L’heure de la souveraineté européenne a «définitivement» sonné, a-t-il encore estimé, notamment dans les relations internationales de l’Union. Le président de la Commission a ainsi évoqué l’idée de passer de nouveau au vote à la majorité qualifiée dans des domaines précis des relations extérieures.

Pour l’instant, chaque État membre dispose d’un droit de veto, ce qui cause souvent des blocages et empêche l’Union de prendre position sur des questions de politique internationale.

Pour certaines matières relevant de la fiscalité, nous devons pouvoir également passer à la majorité qualifiée.

Jean-Claude Juncker, président de la Commission européenne

«Pour certaines matières relevant de la fiscalité, nous devons pouvoir également passer à la majorité qualifiée.» Un message clair pour accélérer à l’avenir des dossiers sensibles, comme l’adoption d’une fiscalisation européenne de l’économie numérique, notamment à l’encontre des Gafa (Google, Apple, Facebook, Amazon et autres).

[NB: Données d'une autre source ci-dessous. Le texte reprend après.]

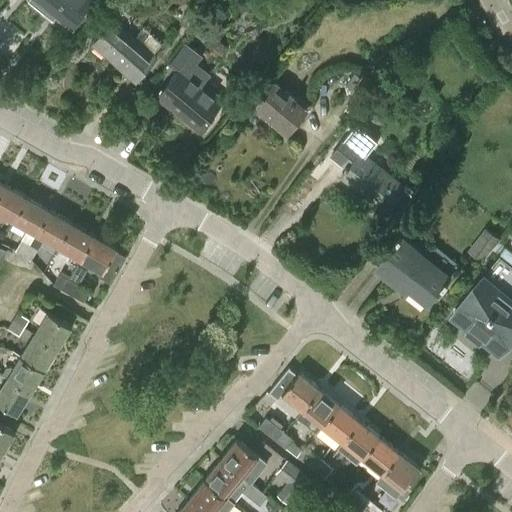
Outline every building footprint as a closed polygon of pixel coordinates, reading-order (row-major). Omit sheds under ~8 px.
[(39,0),(74,27),(95,0),(39,0)] [(155,55),(112,19),(92,43),(135,78),(155,55)] [(222,99),(203,83),(210,74),(197,63),(203,55),(185,41),(167,62),(177,70),(157,95),(198,129),(222,99)] [(305,106),(273,81),(253,106),(257,109),(255,113),(261,118),(264,115),(286,132),(305,106)] [(362,147),(349,137),(333,158),(346,168),(340,175),(384,210),(403,185),(359,151),(362,147)] [(27,195),(5,182),(0,191),(0,213),(13,220),(27,195)] [(15,251),(22,255),(49,207),(27,195),(13,220),(27,229),(15,251)] [(57,245),(71,220),(49,207),(22,255),(32,260),(44,238),(57,245)] [(80,259),(94,233),(71,220),(57,245),(80,259)] [(498,238),(485,228),(467,251),(481,261),(498,238)] [(80,259),(68,279),(63,289),(83,301),(89,291),(78,284),(90,264),(101,270),(99,275),(110,282),(125,255),(115,249),(117,246),(94,233),(80,259)] [(434,246),(425,257),(399,236),(375,267),(399,286),(402,282),(426,302),(457,264),(434,246)] [(511,287),(511,266),(500,257),(453,316),(497,350),(511,331),(511,297),(507,294),(511,287)] [(53,284),(63,289),(68,279),(59,274),(53,284)] [(33,333),(58,348),(71,325),(46,310),(33,333)] [(17,312),(12,320),(24,327),(29,319),(17,312)] [(12,320),(7,328),(19,335),(24,327),(12,320)] [(19,355),(44,370),(58,348),(33,333),(19,355)] [(31,392),(44,370),(19,355),(12,367),(10,366),(6,367),(2,374),(6,376),(31,392)] [(282,395),(301,409),(319,386),(299,370),(298,371),(290,365),(269,392),(278,399),(282,395)] [(0,403),(17,414),(31,392),(6,376),(0,386),(0,403)] [(301,409),(302,410),(296,417),(315,433),(321,425),(339,402),(319,386),(301,409)] [(341,441),(360,418),(339,402),(321,425),(341,441)] [(258,426),(276,440),(284,431),(280,428),(283,424),(272,416),(269,419),(265,416),(258,426)] [(357,464),(362,457),(380,434),(360,418),(341,441),(336,448),(357,464)] [(0,453),(1,454),(15,432),(0,422),(0,453)] [(284,431),(276,440),(285,447),(293,438),(284,431)] [(382,473),(400,450),(380,434),(362,457),(382,473)] [(242,476),(243,476),(259,456),(236,438),(220,458),(242,476)] [(400,450),(382,473),(402,490),(421,466),(400,450)] [(317,473),(325,462),(318,456),(309,466),(317,473)] [(235,486),(259,505),(267,495),(243,476),(242,476),(220,458),(204,478),(227,496),(235,486)] [(311,476),(289,459),(277,473),(299,490),(311,476)] [(325,462),(317,473),(324,479),(333,468),(325,462)] [(203,479),(187,499),(203,511),(222,511),(231,501),(226,497),(203,479)] [(356,504),(364,495),(356,488),(348,498),(356,504)] [(381,511),(383,510),(364,495),(356,504),(366,511),(381,511)] [(203,511),(187,499),(176,511),(203,511)]
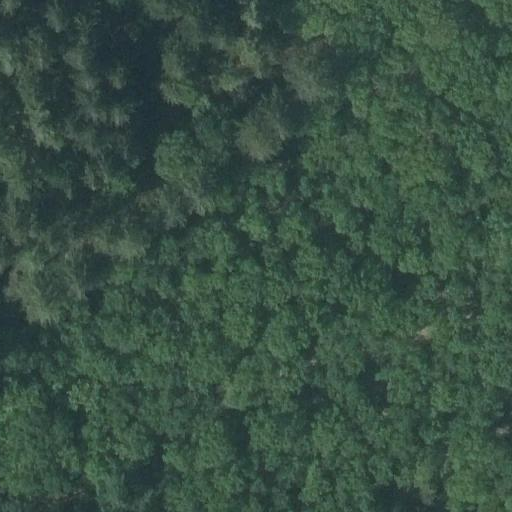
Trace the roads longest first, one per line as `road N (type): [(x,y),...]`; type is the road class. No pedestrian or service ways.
road 1 (track): [(148,511),(152,424),(409,327),(511,306)]
road 2 (track): [(0,169),(241,0)]
road 3 (track): [(152,424),(0,478)]
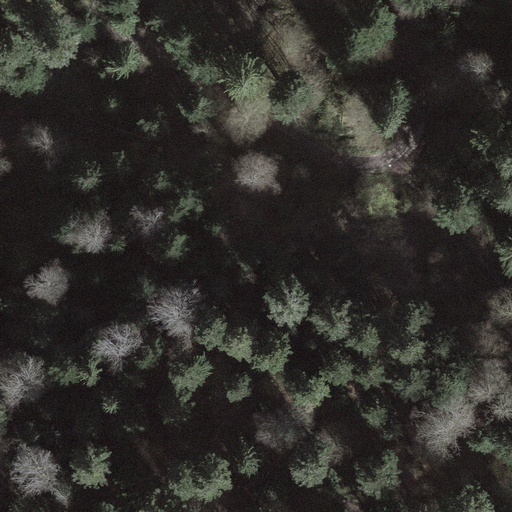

Un sujet sur lequel le Luxembourg affiche des désaccords avec l’approche de la Commission et de sa réforme proposée en mars.

La décision de passer de l’unanimité à la majorité qualifiée devra toutefois revenir au Conseil européen, qui regroupe l’ensemble des dirigeants des États membres.

Se rapprocher de l’Afrique, renforcer l’euro

En dehors de ces questions de souveraineté, Jean-Claude Juncker a détaillé l’agenda des autres priorités qui guideront la fin de son mandat. Parmi celles-ci, un rapprochement commercial avec l’Afrique, dont un tiers de son commerce se fait déjà avec l’Europe.

«L’Afrique n’a pas besoin de charité, mais d’un partenariat équilibré, un vrai partenariat. Et nous, les Européens, nous en avons besoin au même titre», a-t-il indiqué, tout en faisant part de son intention de passer un «accord de libre-échange de continent à continent» et en annonçant que la Commission fera une proposition dans ce sens très bientôt.

L’euro doit constituer davantage un instrument de la souveraineté européenne.

Jean-Claude Juncker, président de la Commission européenne

L’autre grande priorité pour Juncker d’ici mai 2019 est de développer le rôle international de l’euro. S’il a rappelé qu’en seulement 20 ans d’existence, la monnaie unique était devenue la deuxième devise dans le monde, après le dollar, il a estimé qu’elle devait constituer davantage un «instrument de la souveraineté européenne».

La Commission européenne présentera là aussi plusieurs initiatives pour renforcer et approfondir l’Union économique et monétaire «avant la fin de l’année».

Pour clôturer son discours qui aura duré à peu près une heure, Jean-Claude Juncker s’est fait un point d’honneur à décrédibiliser les courants nationalistes qui fragilisent l’Europe. «Nations et Union européenne doivent marcher ensemble pour tenir. Je voudrais dire non au nationalisme malsain et oui au patriotisme éclairé. En d’autres mots, restons fidèles à ce que nous sommes.»